(Saved data entries)
>>
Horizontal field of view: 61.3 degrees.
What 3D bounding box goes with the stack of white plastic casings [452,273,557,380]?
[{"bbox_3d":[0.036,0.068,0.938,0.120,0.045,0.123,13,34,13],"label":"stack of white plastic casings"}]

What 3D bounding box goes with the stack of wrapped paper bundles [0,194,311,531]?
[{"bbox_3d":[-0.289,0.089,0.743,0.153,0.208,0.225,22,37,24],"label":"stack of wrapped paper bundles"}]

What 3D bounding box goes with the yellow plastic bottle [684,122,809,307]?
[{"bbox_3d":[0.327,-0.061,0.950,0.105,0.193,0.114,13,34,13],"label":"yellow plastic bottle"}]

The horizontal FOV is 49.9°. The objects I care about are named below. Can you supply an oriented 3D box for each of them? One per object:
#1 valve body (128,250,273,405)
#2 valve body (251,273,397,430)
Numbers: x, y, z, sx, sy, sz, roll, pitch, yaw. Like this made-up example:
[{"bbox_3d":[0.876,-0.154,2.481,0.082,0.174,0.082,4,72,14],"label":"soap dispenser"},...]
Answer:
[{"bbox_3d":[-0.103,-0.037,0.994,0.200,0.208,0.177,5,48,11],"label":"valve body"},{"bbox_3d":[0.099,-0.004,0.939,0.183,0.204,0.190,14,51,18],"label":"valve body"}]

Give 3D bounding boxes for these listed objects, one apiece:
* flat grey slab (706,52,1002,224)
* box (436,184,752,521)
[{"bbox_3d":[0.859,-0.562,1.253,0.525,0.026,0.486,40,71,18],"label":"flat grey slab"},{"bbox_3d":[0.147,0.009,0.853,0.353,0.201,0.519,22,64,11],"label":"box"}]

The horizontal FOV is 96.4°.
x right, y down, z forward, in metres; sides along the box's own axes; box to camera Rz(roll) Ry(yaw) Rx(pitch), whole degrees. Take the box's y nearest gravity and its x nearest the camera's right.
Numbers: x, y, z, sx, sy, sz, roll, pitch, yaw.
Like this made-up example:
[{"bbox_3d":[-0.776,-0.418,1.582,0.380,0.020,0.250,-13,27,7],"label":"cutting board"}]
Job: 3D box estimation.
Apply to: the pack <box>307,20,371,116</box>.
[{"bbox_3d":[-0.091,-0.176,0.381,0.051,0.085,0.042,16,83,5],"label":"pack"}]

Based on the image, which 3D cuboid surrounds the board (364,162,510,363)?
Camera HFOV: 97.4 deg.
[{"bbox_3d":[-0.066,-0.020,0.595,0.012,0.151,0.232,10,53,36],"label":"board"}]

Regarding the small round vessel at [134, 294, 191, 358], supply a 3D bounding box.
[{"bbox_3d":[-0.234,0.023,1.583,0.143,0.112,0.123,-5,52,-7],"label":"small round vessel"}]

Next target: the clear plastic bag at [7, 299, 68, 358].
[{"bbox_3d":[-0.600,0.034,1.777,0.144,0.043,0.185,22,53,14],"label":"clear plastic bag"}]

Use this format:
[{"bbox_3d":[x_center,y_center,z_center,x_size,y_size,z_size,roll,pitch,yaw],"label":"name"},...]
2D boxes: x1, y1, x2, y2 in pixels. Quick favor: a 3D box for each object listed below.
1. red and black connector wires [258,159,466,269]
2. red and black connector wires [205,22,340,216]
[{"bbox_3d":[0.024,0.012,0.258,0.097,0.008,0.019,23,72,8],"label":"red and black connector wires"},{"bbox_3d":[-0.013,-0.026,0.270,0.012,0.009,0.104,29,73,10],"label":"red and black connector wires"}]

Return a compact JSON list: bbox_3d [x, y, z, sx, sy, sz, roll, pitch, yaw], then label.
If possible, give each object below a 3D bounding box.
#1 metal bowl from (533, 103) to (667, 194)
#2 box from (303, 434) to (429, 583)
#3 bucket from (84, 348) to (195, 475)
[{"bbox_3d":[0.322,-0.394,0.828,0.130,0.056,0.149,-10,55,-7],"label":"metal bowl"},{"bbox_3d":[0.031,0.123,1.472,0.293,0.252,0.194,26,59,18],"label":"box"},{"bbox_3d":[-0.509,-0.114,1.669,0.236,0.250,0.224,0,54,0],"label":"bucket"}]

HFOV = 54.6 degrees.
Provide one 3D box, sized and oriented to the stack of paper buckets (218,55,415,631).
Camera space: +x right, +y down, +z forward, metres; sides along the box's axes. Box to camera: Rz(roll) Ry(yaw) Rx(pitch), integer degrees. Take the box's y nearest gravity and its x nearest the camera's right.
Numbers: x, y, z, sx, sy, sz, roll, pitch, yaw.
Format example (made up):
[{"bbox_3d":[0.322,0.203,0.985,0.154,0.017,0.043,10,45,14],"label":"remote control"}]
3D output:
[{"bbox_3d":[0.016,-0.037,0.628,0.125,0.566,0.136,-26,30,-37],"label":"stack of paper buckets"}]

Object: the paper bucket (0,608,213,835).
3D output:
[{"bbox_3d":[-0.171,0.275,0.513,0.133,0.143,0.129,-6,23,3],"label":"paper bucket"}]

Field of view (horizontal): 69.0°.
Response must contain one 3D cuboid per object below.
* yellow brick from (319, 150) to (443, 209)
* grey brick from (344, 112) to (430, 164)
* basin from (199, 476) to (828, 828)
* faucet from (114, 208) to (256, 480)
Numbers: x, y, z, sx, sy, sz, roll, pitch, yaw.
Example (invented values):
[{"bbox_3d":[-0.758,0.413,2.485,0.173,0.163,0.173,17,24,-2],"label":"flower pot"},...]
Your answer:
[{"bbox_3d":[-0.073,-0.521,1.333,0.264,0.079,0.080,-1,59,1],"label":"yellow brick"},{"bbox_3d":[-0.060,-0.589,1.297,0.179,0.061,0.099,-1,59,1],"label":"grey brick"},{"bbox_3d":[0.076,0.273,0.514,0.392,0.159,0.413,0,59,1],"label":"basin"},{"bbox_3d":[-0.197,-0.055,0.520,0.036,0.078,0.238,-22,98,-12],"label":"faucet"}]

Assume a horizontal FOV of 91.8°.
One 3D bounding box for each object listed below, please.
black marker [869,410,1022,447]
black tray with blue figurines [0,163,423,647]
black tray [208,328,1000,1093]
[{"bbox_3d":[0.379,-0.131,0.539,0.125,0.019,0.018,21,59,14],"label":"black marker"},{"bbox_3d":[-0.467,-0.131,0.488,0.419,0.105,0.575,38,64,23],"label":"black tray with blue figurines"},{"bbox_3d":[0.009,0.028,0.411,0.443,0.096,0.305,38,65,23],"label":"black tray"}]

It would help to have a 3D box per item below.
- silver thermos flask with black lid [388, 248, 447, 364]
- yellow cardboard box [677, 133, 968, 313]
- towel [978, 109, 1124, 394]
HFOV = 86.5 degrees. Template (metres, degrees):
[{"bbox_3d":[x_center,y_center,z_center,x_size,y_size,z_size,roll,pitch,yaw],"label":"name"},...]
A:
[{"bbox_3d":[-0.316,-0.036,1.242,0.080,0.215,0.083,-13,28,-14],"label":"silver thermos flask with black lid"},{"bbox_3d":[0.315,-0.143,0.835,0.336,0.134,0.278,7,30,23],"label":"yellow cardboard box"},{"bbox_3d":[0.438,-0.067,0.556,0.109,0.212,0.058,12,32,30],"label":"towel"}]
<<
= ACTIVITY =
Please reproduce every record shown above, exactly as written.

= COMPLETED TASK =
Horizontal field of view: 61.3 degrees.
What 3D bounding box goes with the stack of white plastic casings [452,273,557,380]?
[{"bbox_3d":[0.036,0.068,0.938,0.120,0.045,0.123,13,34,13],"label":"stack of white plastic casings"}]

What 3D bounding box goes with the stack of wrapped paper bundles [0,194,311,531]?
[{"bbox_3d":[-0.289,0.089,0.743,0.153,0.208,0.225,22,37,24],"label":"stack of wrapped paper bundles"}]

What 3D bounding box goes with the yellow plastic bottle [684,122,809,307]?
[{"bbox_3d":[0.327,-0.061,0.950,0.105,0.193,0.114,13,34,13],"label":"yellow plastic bottle"}]

The horizontal FOV is 49.9°. The objects I care about are named below. Can you supply an oriented 3D box for each of them? One per object:
#1 valve body (128,250,273,405)
#2 valve body (251,273,397,430)
Numbers: x, y, z, sx, sy, sz, roll, pitch, yaw. Like this made-up example:
[{"bbox_3d":[0.876,-0.154,2.481,0.082,0.174,0.082,4,72,14],"label":"soap dispenser"},...]
Answer:
[{"bbox_3d":[-0.103,-0.037,0.994,0.200,0.208,0.177,5,48,11],"label":"valve body"},{"bbox_3d":[0.099,-0.004,0.939,0.183,0.204,0.190,14,51,18],"label":"valve body"}]

Give 3D bounding boxes for these listed objects, one apiece:
* flat grey slab (706,52,1002,224)
* box (436,184,752,521)
[{"bbox_3d":[0.859,-0.562,1.253,0.525,0.026,0.486,40,71,18],"label":"flat grey slab"},{"bbox_3d":[0.147,0.009,0.853,0.353,0.201,0.519,22,64,11],"label":"box"}]

The horizontal FOV is 96.4°.
x right, y down, z forward, in metres; sides along the box's own axes; box to camera Rz(roll) Ry(yaw) Rx(pitch), whole degrees. Take the box's y nearest gravity and its x nearest the camera's right.
Numbers: x, y, z, sx, sy, sz, roll, pitch, yaw.
Like this made-up example:
[{"bbox_3d":[-0.776,-0.418,1.582,0.380,0.020,0.250,-13,27,7],"label":"cutting board"}]
Job: 3D box estimation.
Apply to: the pack <box>307,20,371,116</box>.
[{"bbox_3d":[-0.091,-0.176,0.381,0.051,0.085,0.042,16,83,5],"label":"pack"}]

Based on the image, which 3D cuboid surrounds the board (364,162,510,363)?
Camera HFOV: 97.4 deg.
[{"bbox_3d":[-0.066,-0.020,0.595,0.012,0.151,0.232,10,53,36],"label":"board"}]

Regarding the small round vessel at [134, 294, 191, 358], supply a 3D bounding box.
[{"bbox_3d":[-0.234,0.023,1.583,0.143,0.112,0.123,-5,52,-7],"label":"small round vessel"}]

Next target: the clear plastic bag at [7, 299, 68, 358].
[{"bbox_3d":[-0.600,0.034,1.777,0.144,0.043,0.185,22,53,14],"label":"clear plastic bag"}]

Use this format:
[{"bbox_3d":[x_center,y_center,z_center,x_size,y_size,z_size,roll,pitch,yaw],"label":"name"},...]
2D boxes: x1, y1, x2, y2 in pixels. Quick favor: a 3D box for each object listed below.
1. red and black connector wires [258,159,466,269]
2. red and black connector wires [205,22,340,216]
[{"bbox_3d":[0.024,0.012,0.258,0.097,0.008,0.019,23,72,8],"label":"red and black connector wires"},{"bbox_3d":[-0.013,-0.026,0.270,0.012,0.009,0.104,29,73,10],"label":"red and black connector wires"}]

Return a compact JSON list: bbox_3d [x, y, z, sx, sy, sz, roll, pitch, yaw], then label.
If possible, give each object below a 3D bounding box.
#1 metal bowl from (533, 103) to (667, 194)
#2 box from (303, 434) to (429, 583)
#3 bucket from (84, 348) to (195, 475)
[{"bbox_3d":[0.322,-0.394,0.828,0.130,0.056,0.149,-10,55,-7],"label":"metal bowl"},{"bbox_3d":[0.031,0.123,1.472,0.293,0.252,0.194,26,59,18],"label":"box"},{"bbox_3d":[-0.509,-0.114,1.669,0.236,0.250,0.224,0,54,0],"label":"bucket"}]

HFOV = 54.6 degrees.
Provide one 3D box, sized and oriented to the stack of paper buckets (218,55,415,631).
Camera space: +x right, +y down, +z forward, metres; sides along the box's axes. Box to camera: Rz(roll) Ry(yaw) Rx(pitch), integer degrees. Take the box's y nearest gravity and its x nearest the camera's right.
Numbers: x, y, z, sx, sy, sz, roll, pitch, yaw.
Format example (made up):
[{"bbox_3d":[0.322,0.203,0.985,0.154,0.017,0.043,10,45,14],"label":"remote control"}]
3D output:
[{"bbox_3d":[0.016,-0.037,0.628,0.125,0.566,0.136,-26,30,-37],"label":"stack of paper buckets"}]

Object: the paper bucket (0,608,213,835).
3D output:
[{"bbox_3d":[-0.171,0.275,0.513,0.133,0.143,0.129,-6,23,3],"label":"paper bucket"}]

Field of view (horizontal): 69.0°.
Response must contain one 3D cuboid per object below.
* yellow brick from (319, 150) to (443, 209)
* grey brick from (344, 112) to (430, 164)
* basin from (199, 476) to (828, 828)
* faucet from (114, 208) to (256, 480)
Numbers: x, y, z, sx, sy, sz, roll, pitch, yaw.
Example (invented values):
[{"bbox_3d":[-0.758,0.413,2.485,0.173,0.163,0.173,17,24,-2],"label":"flower pot"},...]
Your answer:
[{"bbox_3d":[-0.073,-0.521,1.333,0.264,0.079,0.080,-1,59,1],"label":"yellow brick"},{"bbox_3d":[-0.060,-0.589,1.297,0.179,0.061,0.099,-1,59,1],"label":"grey brick"},{"bbox_3d":[0.076,0.273,0.514,0.392,0.159,0.413,0,59,1],"label":"basin"},{"bbox_3d":[-0.197,-0.055,0.520,0.036,0.078,0.238,-22,98,-12],"label":"faucet"}]

Assume a horizontal FOV of 91.8°.
One 3D bounding box for each object listed below, please.
black marker [869,410,1022,447]
black tray with blue figurines [0,163,423,647]
black tray [208,328,1000,1093]
[{"bbox_3d":[0.379,-0.131,0.539,0.125,0.019,0.018,21,59,14],"label":"black marker"},{"bbox_3d":[-0.467,-0.131,0.488,0.419,0.105,0.575,38,64,23],"label":"black tray with blue figurines"},{"bbox_3d":[0.009,0.028,0.411,0.443,0.096,0.305,38,65,23],"label":"black tray"}]

It would help to have a 3D box per item below.
- silver thermos flask with black lid [388, 248, 447, 364]
- yellow cardboard box [677, 133, 968, 313]
- towel [978, 109, 1124, 394]
HFOV = 86.5 degrees. Template (metres, degrees):
[{"bbox_3d":[x_center,y_center,z_center,x_size,y_size,z_size,roll,pitch,yaw],"label":"name"},...]
A:
[{"bbox_3d":[-0.316,-0.036,1.242,0.080,0.215,0.083,-13,28,-14],"label":"silver thermos flask with black lid"},{"bbox_3d":[0.315,-0.143,0.835,0.336,0.134,0.278,7,30,23],"label":"yellow cardboard box"},{"bbox_3d":[0.438,-0.067,0.556,0.109,0.212,0.058,12,32,30],"label":"towel"}]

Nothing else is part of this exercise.